Doctor Strange Lo and Behold: Reveries of the Connected World
Cert: 12A. Now showing Cert: Club. Now showing in IFI
Only a filmmaker of Werner Herzog’s inimitable scope and world view could sculpt a documentary treatment of something as ubiquitous as the internet and simultaneously retool our understanding of it.
Such a stranglehold has technology on our existence that for many the trees may well be obscuring the wood of what all this dependence may be doing for us. Herzog plays to type by hearing out experts via several unnerving chapters along his thread of discourse. Artificial intelligence (featuring an incredible football playing robot) gives way to ideas of consciousness and a possible redefining of a humanity sharing earth with machines. Our lives are made easier, but is this a good thing? Has it left us helpless if, as might one day happen, solar flares knock out our electricity supplies? With restraint and sensitivity, Herzog also meets a family whose daughter took her own life following cyberbullying.

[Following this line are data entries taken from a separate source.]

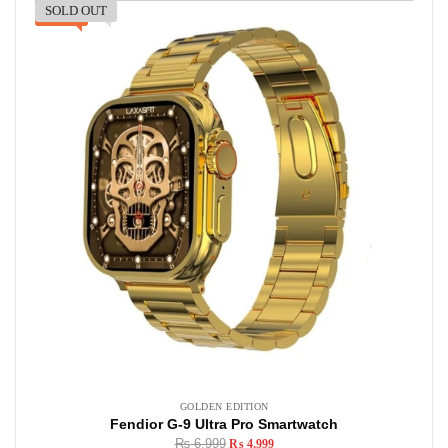
SOLD OUT
-29%
GOLDEN EDITION
Fendior G-9 Ultra Pro Smartwatch
₨
6,999
₨
4,999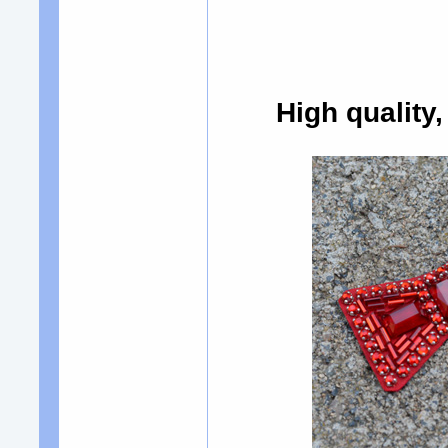
High quality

With that hissing Teutonic inflection, the 74-year-old ponders aloud our possible downfall while meeting a brilliant and bizarre cast
of experts (Ted Nelson and Elon Musk feature) as he charts the creation, evolution and distortions of the internet and its grip on us. Lo and Behold is not, however, just a big state-of-the-world rant. We’re shown technology’s role in improving science and education, and Herzog, perhaps guilty of some slight selfparody in his old age, leaves his bemusement and idiosyncrasies in the edit. Required viewing.